● **WHAT IS REQUIRED**
In the records below, the line containing "294 25 2178" is the first to keep. Retype it and all later lines exactly, through the end.
═════ THE RECORDS
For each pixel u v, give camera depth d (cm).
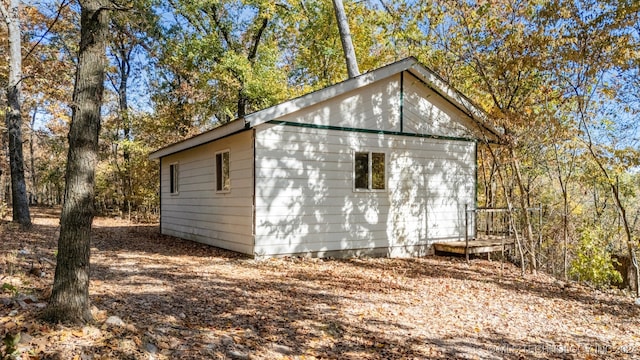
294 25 2178
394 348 455
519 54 934
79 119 389
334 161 996
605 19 812
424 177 1134
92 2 398
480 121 1137
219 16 2094
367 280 779
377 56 2022
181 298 559
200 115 2231
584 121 923
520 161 1166
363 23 1927
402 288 736
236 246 988
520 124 940
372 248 1046
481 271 960
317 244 972
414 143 1119
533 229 1391
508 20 960
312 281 735
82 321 380
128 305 495
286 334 462
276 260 900
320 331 481
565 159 1280
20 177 1248
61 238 383
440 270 934
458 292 741
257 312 529
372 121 1053
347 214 1012
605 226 1408
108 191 2300
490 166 1435
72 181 385
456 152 1192
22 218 1235
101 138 2336
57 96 905
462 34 1070
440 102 1166
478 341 505
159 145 2117
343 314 553
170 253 973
══════════
● **REPLY TO THE EXERCISE**
294 25 2178
394 348 455
519 54 934
79 119 389
334 161 996
605 19 812
424 177 1134
92 2 398
480 121 1137
219 16 2094
367 280 779
377 56 2022
181 298 559
200 115 2231
584 121 923
520 161 1166
363 23 1927
402 288 736
236 246 988
520 124 940
372 248 1046
481 271 960
317 244 972
414 143 1119
533 229 1391
508 20 960
312 281 735
82 321 380
128 305 495
286 334 462
276 260 900
320 331 481
565 159 1280
20 177 1248
61 238 383
440 270 934
458 292 741
257 312 529
372 121 1053
347 214 1012
605 226 1408
108 191 2300
490 166 1435
72 181 385
456 152 1192
22 218 1235
101 138 2336
57 96 905
462 34 1070
440 102 1166
478 341 505
159 145 2117
343 314 553
170 253 973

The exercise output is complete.